Sicuramente lo aiutò nel suo lavoro anche il suo trasferimento in montagna, il quale molto probabilmente gli diede pure un certo sollievo per quel male che ormai da tempo lo logorava:
«Ho studiato in maniera ossessiva ogni oggetto, ogni ambiente, ogni paesaggio e addirittura mi sono traferito in montagna, perché lassù, a differenza della città, mi sembrava più facile, osservando un sasso, un fiume, un albero, immergermi nell’atmosfera antica e naturale di un racconto ambientato nel Wild West americano».
La sua certosina pignoleria per ogni elemento, che evidenziava persino come la luce illuminasse il fogliame di giorno oppure nel buio della notte, fu notata persino da Sergio Bonelli che, conscio del suo ruolo di editore, cercò più volte (e non senza imbarazzo) di smorzare la sua meticolosità, indirizzandolo verso una ricercatezza qualitativa meno fiscale.
Ma la vena artistica di Magnus era indomabile, anche quando il suo fisico ha cominciato a cedere. Nonostante fosse tartassato da quel tumore al pancreas che ormai si portava dentro da troppo, e stare al tavolo gli fosse ormai impegnativo oltre ogni limite, riuscì a consegnare infine tutte le tavole di Tex con un lapidario messaggio che recitava solo “Finito – Magnus“.
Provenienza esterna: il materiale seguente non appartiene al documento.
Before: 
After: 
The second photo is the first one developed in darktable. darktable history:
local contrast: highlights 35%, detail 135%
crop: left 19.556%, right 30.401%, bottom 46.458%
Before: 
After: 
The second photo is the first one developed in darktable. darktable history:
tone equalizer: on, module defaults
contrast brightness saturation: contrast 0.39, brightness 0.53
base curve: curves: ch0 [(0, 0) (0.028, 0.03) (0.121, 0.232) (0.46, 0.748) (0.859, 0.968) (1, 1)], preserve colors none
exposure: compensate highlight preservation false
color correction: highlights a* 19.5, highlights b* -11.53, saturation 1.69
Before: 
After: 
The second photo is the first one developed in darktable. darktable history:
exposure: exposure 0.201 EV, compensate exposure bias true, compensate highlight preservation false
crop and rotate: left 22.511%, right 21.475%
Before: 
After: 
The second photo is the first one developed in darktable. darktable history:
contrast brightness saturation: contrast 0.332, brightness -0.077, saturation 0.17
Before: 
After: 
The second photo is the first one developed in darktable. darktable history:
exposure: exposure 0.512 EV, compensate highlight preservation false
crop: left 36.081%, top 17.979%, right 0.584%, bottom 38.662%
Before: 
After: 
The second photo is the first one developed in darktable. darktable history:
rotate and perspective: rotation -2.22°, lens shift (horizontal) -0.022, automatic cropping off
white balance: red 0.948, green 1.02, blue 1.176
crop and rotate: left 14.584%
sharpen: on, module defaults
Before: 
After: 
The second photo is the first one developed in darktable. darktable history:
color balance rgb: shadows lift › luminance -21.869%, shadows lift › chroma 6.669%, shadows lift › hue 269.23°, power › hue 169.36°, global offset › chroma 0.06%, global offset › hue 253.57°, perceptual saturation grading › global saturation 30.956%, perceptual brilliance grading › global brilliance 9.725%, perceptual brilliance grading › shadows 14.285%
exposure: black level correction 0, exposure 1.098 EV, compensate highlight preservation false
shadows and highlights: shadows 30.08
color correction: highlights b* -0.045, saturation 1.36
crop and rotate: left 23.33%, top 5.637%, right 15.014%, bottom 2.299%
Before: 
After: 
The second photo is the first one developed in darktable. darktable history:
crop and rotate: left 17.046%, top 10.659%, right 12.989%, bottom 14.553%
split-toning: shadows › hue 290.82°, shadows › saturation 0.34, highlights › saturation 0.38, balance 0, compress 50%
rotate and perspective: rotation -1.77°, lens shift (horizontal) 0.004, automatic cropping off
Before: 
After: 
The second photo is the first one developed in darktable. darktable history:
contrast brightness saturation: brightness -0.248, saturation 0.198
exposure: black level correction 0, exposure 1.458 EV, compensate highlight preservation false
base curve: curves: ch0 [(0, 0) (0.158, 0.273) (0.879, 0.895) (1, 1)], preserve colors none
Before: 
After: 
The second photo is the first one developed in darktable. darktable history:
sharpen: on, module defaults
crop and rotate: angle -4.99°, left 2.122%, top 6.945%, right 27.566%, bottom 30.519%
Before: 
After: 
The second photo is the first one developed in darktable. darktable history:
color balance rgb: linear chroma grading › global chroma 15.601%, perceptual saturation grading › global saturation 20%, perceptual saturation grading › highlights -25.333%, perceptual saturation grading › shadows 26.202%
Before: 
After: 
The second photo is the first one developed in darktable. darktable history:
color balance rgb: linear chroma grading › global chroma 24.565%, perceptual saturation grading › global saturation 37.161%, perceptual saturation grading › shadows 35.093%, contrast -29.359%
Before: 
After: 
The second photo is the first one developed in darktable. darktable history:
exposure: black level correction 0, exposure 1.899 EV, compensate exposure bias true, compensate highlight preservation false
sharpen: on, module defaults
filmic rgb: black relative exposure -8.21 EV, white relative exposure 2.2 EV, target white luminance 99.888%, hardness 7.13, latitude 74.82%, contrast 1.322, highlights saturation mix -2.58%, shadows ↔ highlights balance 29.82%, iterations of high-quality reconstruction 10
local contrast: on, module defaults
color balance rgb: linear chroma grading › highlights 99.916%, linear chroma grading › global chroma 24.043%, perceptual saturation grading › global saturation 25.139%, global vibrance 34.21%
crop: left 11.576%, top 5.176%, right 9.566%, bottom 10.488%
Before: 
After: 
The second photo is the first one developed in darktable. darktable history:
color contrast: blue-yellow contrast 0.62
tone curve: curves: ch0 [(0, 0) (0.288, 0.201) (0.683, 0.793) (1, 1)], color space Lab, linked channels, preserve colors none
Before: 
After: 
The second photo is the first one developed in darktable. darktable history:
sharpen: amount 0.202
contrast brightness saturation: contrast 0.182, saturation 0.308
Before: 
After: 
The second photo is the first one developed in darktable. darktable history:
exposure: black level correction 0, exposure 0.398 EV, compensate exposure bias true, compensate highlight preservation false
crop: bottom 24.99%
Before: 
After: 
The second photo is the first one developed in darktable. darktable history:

Dopo Sette anni. Sette lunghi anni di inteso lavoro. Purtroppo, a poche settimane dalla consegna, Roberto Raviola si spense, lasciando un grande vuoto nel cuore di tutti gli appassionati, così come dei suoi colleghi.
Quando la notizia lo raggiunse, Sergio Bonelli non era in Italia, ma in Brasile. Lì, dove trovava conforto dai problemi privati e lavorativi. La comunicazione lo spinse a scrivere immediatamente una sincera lettera di commiato, che sarà pubblicata in calce a La valle del terrore, in cui l’editore spiegava il suo rapporto con Magnus, dove alcuni aneddoti sono serviti per la scrittura di questo articolo.
La valle del Terrore è un lascito incredibile, un testamento che un grande artista ha deciso di lasciarci, forse anche inconsapevolmente, testimonianza dell’impegno (e forse anche della sofferenza) profusa in ogni singola pagina. Quell’abnegazione che porta all’elevazione della propria persona e del proprio lavoro, tanto da raggiungere la massima espressione di sé stessi.
Con quanto scritto spero non solo di aver reso omaggio, ma soprattutto di aver portato all’attenzione del pubblico le gesta di uno dei più grandi artisti che il mondo della nona arte abbia mai ospitato. Semplicemente Magnus.